== Consegna ==
Ricopia alla lettera le righe del materiale comprese tra quella che contiene "What is the minimum value shown in the chart?" e quella che contiene "What is the minimum value for", entrambe incluse. Nella risposta tralascia le immagini.

== Materiale di partenza ==
··········
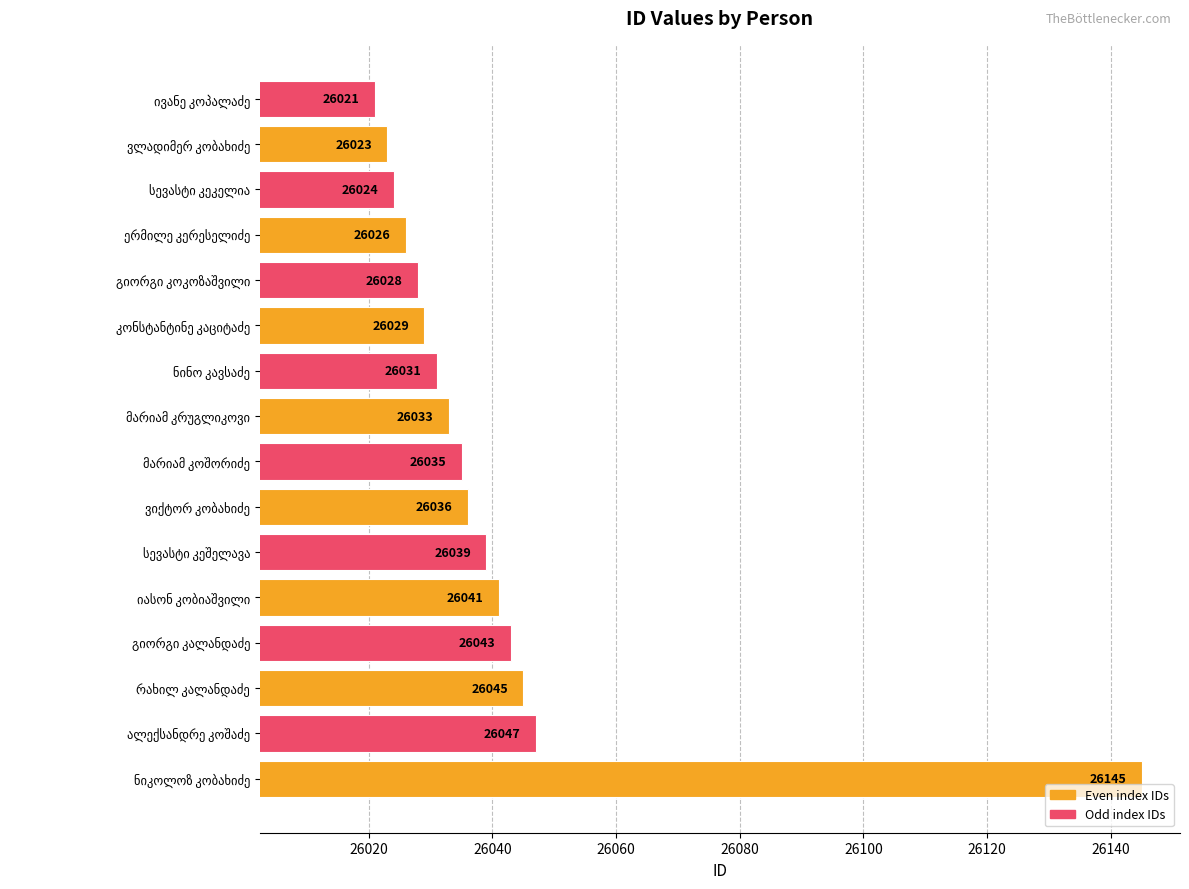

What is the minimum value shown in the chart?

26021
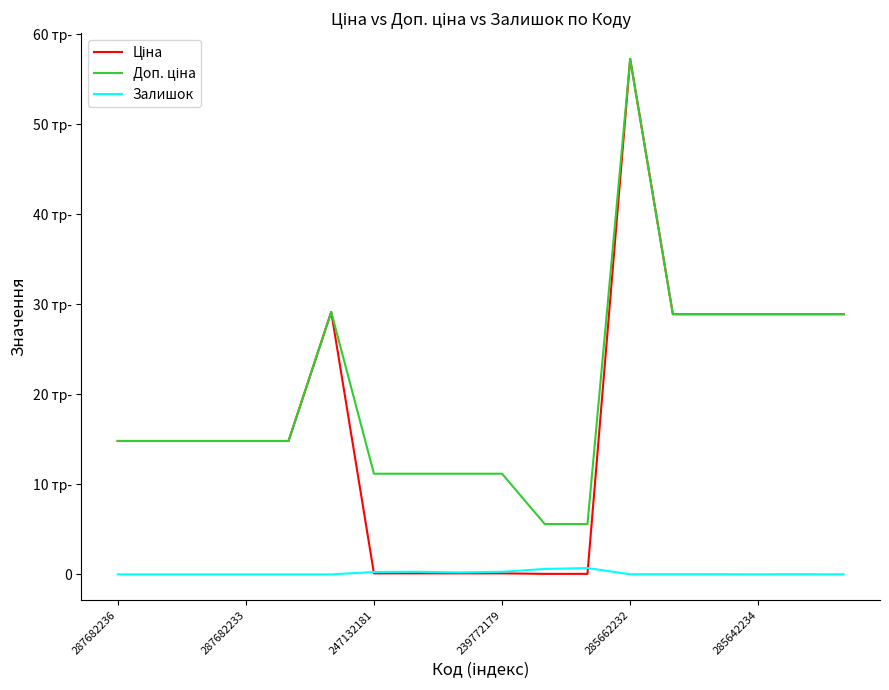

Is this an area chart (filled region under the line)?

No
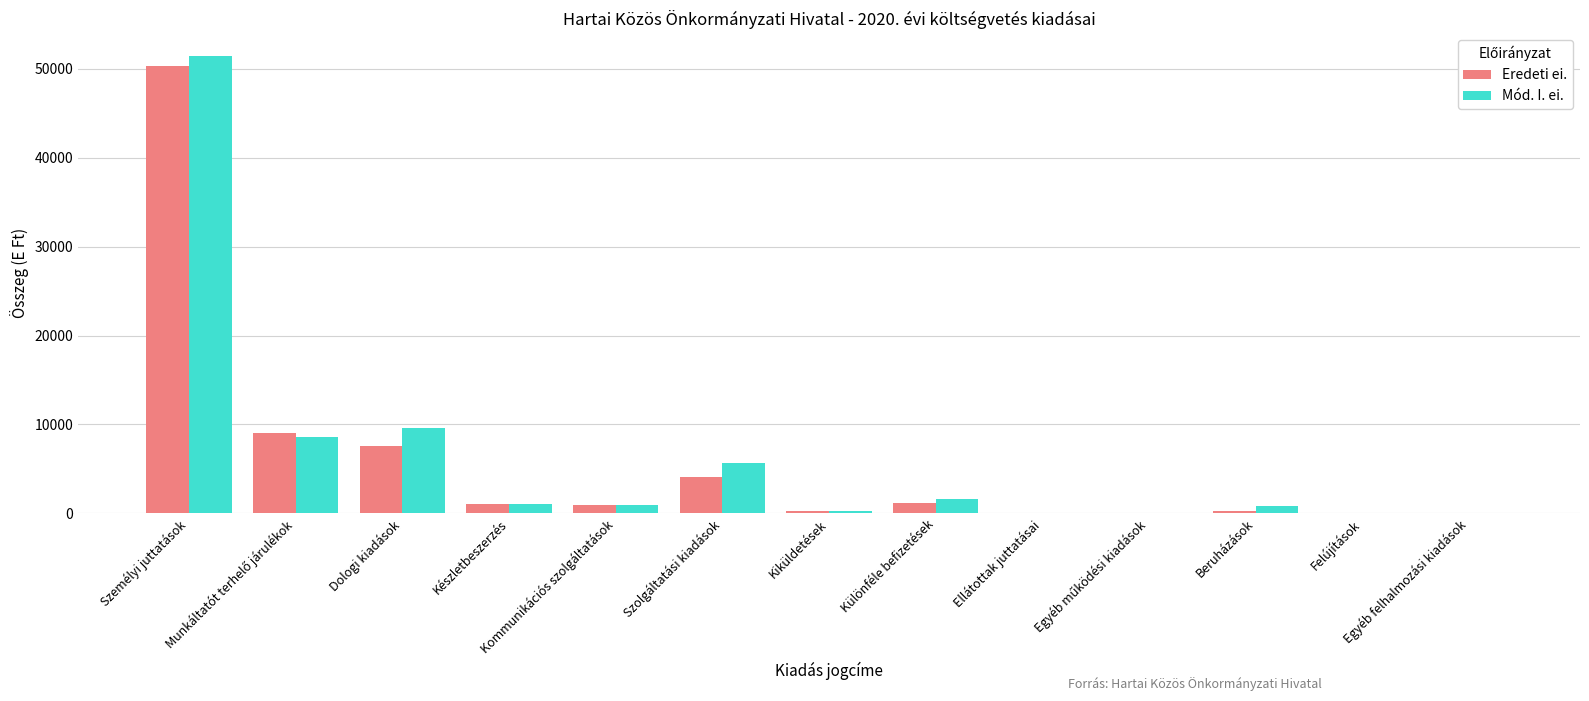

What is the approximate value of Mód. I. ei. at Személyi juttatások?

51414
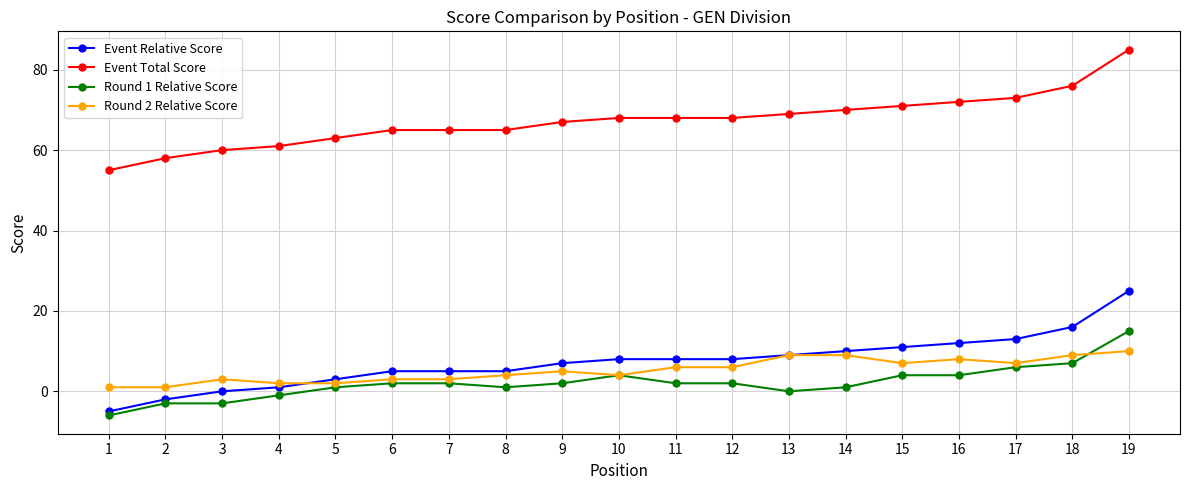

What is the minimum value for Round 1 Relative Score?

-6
··········
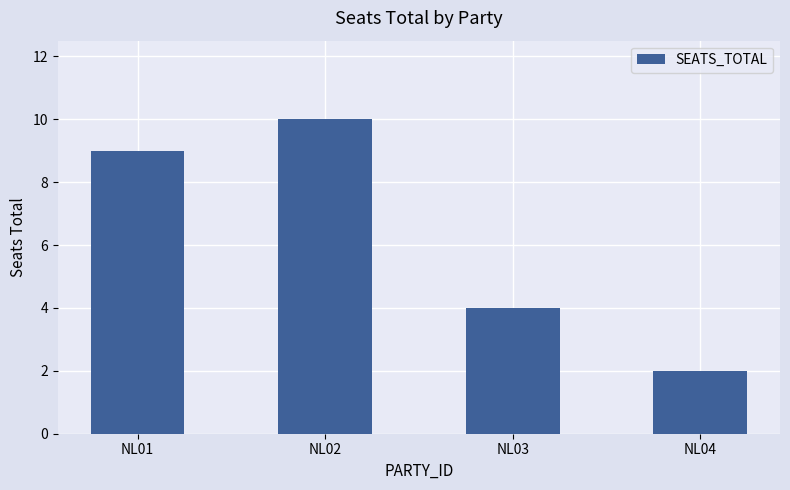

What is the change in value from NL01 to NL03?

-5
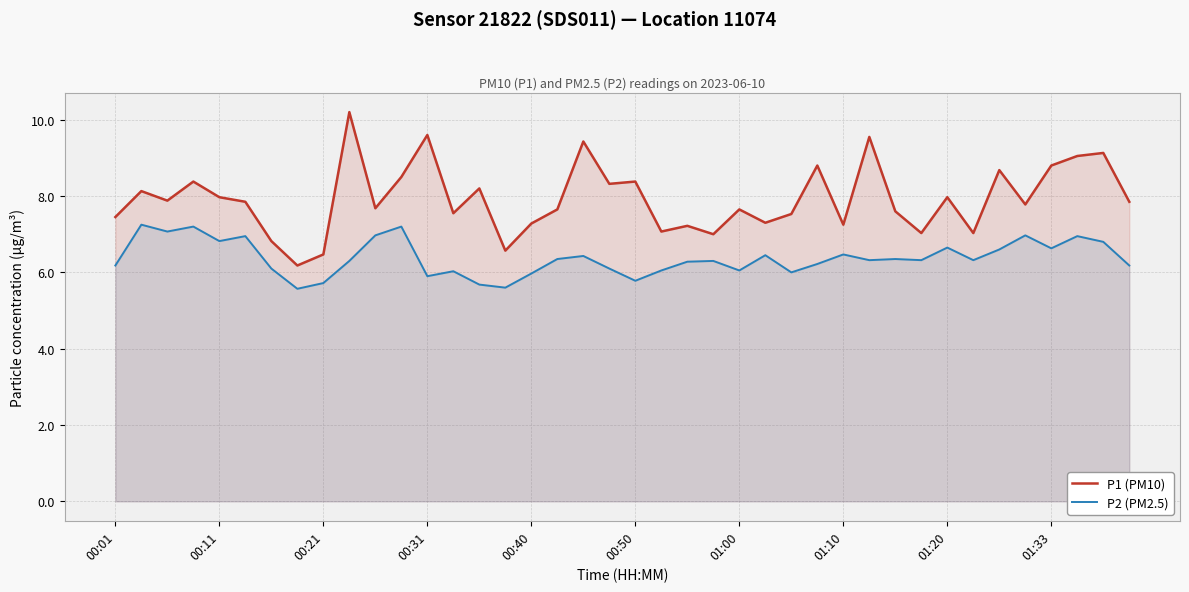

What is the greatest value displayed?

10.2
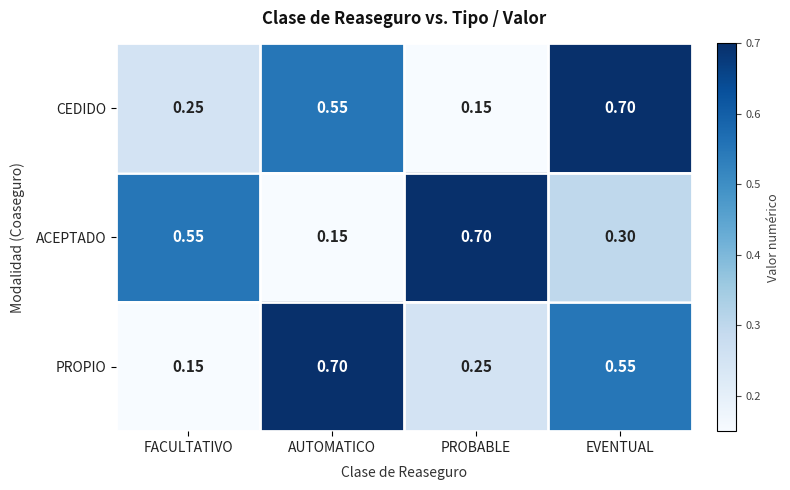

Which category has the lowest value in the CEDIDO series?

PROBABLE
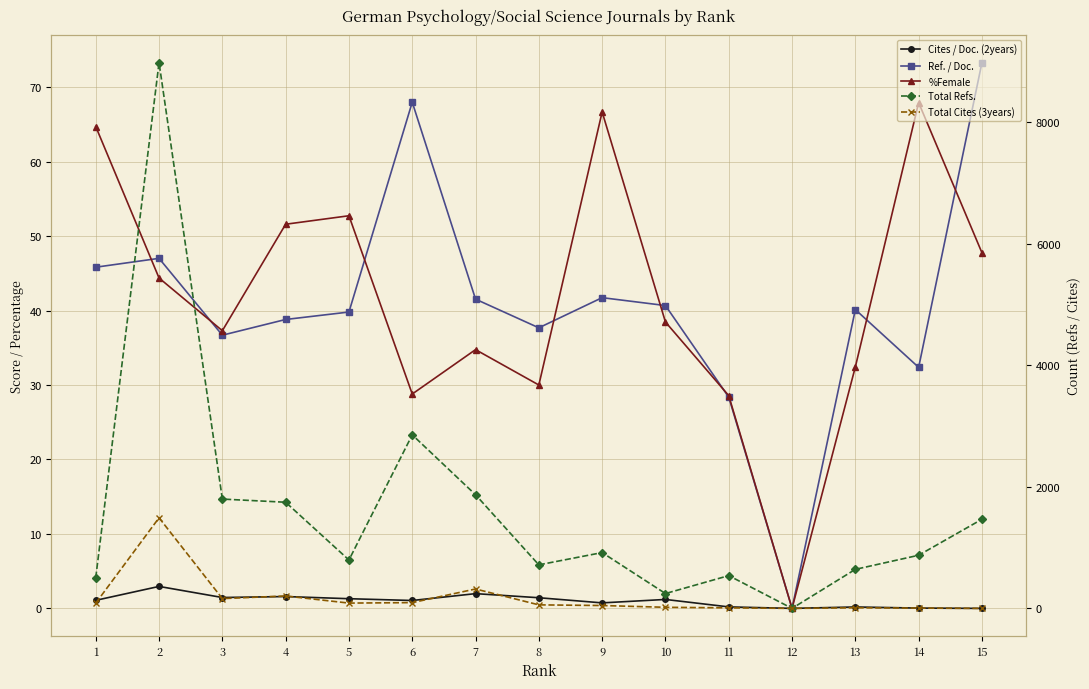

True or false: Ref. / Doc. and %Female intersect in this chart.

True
··········
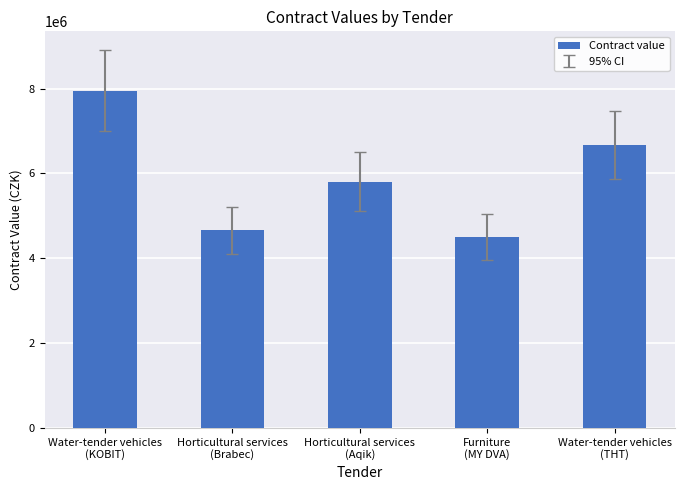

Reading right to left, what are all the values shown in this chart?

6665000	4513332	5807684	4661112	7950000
··········
== Risposta ==
What is the minimum value shown in the chart?

26021

Is this an area chart (filled region under the line)?

No

What is the approximate value of Mód. I. ei. at Személyi juttatások?

51414

What is the minimum value for Round 1 Relative Score?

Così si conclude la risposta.